Human hsp27, Drosophila hsp27 and human alphaB-crystallin expression-mediated increase in glutathione is essential for the protective activity of these proteins against TNFalpha-induced cell death.

Abstract

Expression of small stress proteins (shsp) enhances the survival of mammalian cells exposed to heat or oxidative injuries. Recently, we have shown that the expression of shsp from different species, such as human hsp27, Drosophila hsp27 or human alphaB‐crystallin protected murine L929 cells against cell death induced by tumor necrosis factor (TNFalpha), hydrogen peroxide or menadione. Here, we report that, in growing L929 cell lines, the presence of these shsp decreased the intracellular level of reactive oxygen species (ROS). shsp expression also abolished the burst of intracellular ROS induced by TNFalpha.
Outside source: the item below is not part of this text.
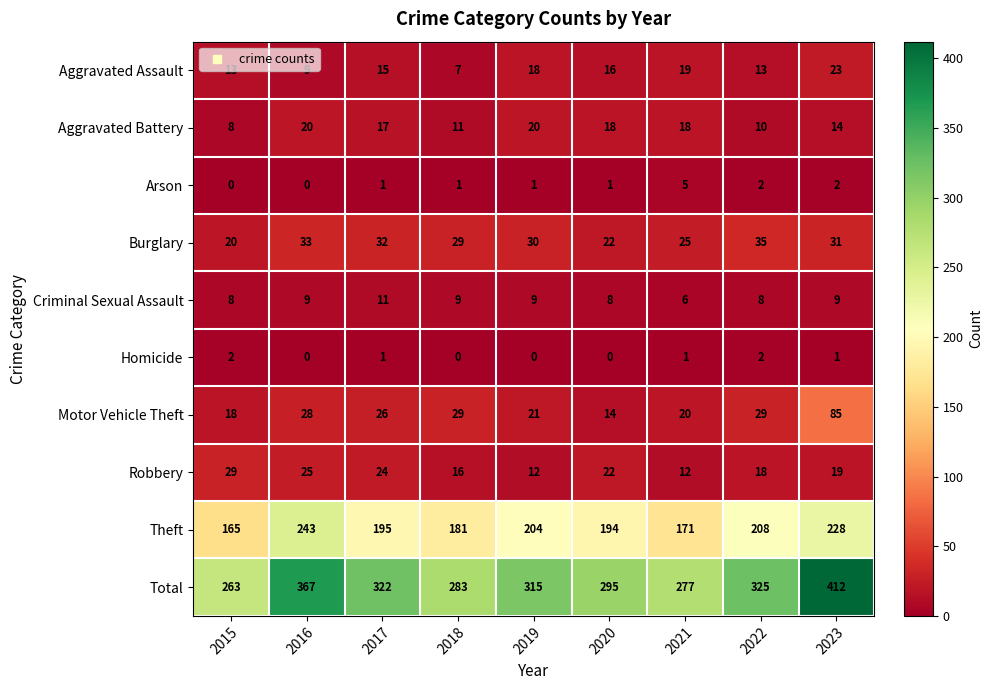

What is the difference between the maximum and minimum values in the Criminal Sexual Assault series?

5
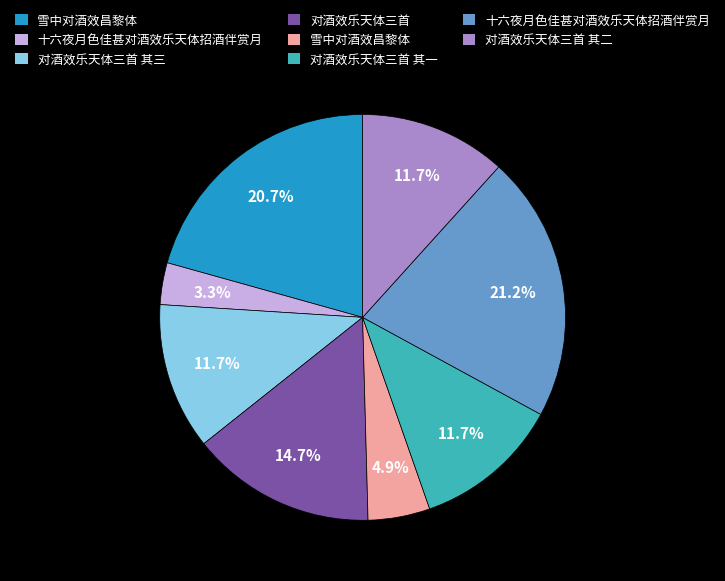

How many slices are in this pie chart?

8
Several downstream effects resulting from the TNFalpha‐mediated ROS increment, such as NF‐kappaB activation, lipid peroxidation and protein oxidation, were inhibited by shsp expression. We also report that the expression of these different shsp raised the total glutathione level in both L929 cell lines and transiently transfected NIH 3T3‐ras cells. This phenomenon was essential for the shsp‐mediated decrease in ROS and resistance against TNFalpha. Our results therefore suggest that the protective activity shared by human hsp27, Drosophila hsp27 and human alphaB‐crystallin against TNFalpha‐mediated cell death and probably other types of oxidative stress results from their conserved ability to raise the intracellular concentration of glutathione.